# Consigna del ejercicio
Enumera todas las cosas en que, según el texto sobre la poesía de Ramón Palomares que figura más abajo, se metamorfosea el bardo en Pleno verano.

# Fragmento del texto
:::
Ser austero en el campo de lo poético no se traduce
necesariamente en una merma de la expresión literaria, sino también (y aquí
cabe un primer supuesto): la condensa en una suerte de destilado, que busca
entregar espíritu y esencia con cada vocablo. Hay poetas de la exuberancia del
lenguaje, que anhelan exorcizar sus sentimientos en el papel hasta convertirlos
en cantera, en torrente; en expresión inacabada por la vía del derroche léxico.
En el primero de los casos hallamos al venezolano Ramón Palomares; en el
segundo, al chileno Pablo Neruda, quien paradójicamente es fuente de admiración
e inspiración de nuestro bardo. Centraré mis reflexiones en el trujillano,
objeto de este homenaje, por erigirse —quizás sin pretenderlo— en expresión
precisa y casi perfecta de lo austero, pero también en un verso que ahonda en
las raíces, en lo atávico, en la infancia, en el Escuque dejado atrás para
enraizarse en Mérida, ciudad a la que llega un día ya perdido y lejano en el
tiempo, y en la que se perpetuará hasta más allá de la muerte.
En Adiós a Escuque (1974)
renace el “Viejo Lobo”, el de la infancia feliz, y nos hacemos testigos del
desprendimiento, del desgarre, de la otredad erigida en nostalgia y puente con
el mañana; que también se hace bruma. Palomares ahonda sin rubor en lo que
queda como saldo de su niñez: en las “plantas desgreñadas”, en la “siesta”, en
“los tapiales”, en los “corazones ocupados de amores turbios”, en “las noches
que escribían en un oscuro diario”; en el “alma en vilo y sin ley”. La
austeridad de la palabra se revierte en Palomares en río torrentoso, en hebras
amargas, en poema del ayer y del ahora, en vértigo ante un recuerdo hecho nube
y distancia: la casa derruida, las tías católicas, las hermanas suaves; el
tener que zarpar cargado de sueños.
En Pleno verano el
bardo se metamorfosea en piedra, en árbol, en fosa tumba, en escarabajo. Para
él las palabras “están perdiendo su alma que solo saben nombrar muertes”.
Entonces se rebela, se levanta de las sombras para hacer cuenta de las señas
del verano, pero de nada le vale: se siente cansado, halla tierra seca, para él
hace más de cien años que “esto” (su espacio) es pura quema, ya no hay verdor, y
pide a quien desee escucharle: “Páseme un trapo húmedo/ ¡Estoy asándome!”.
:::
# Datos proporcionados
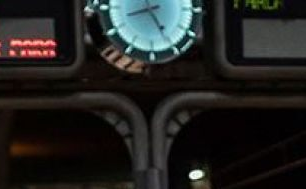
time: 8:25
:::
# Respuesta correcta
En Pleno verano, el bardo se metamorfosea en piedra, en árbol, en fosa tumba y en escarabajo.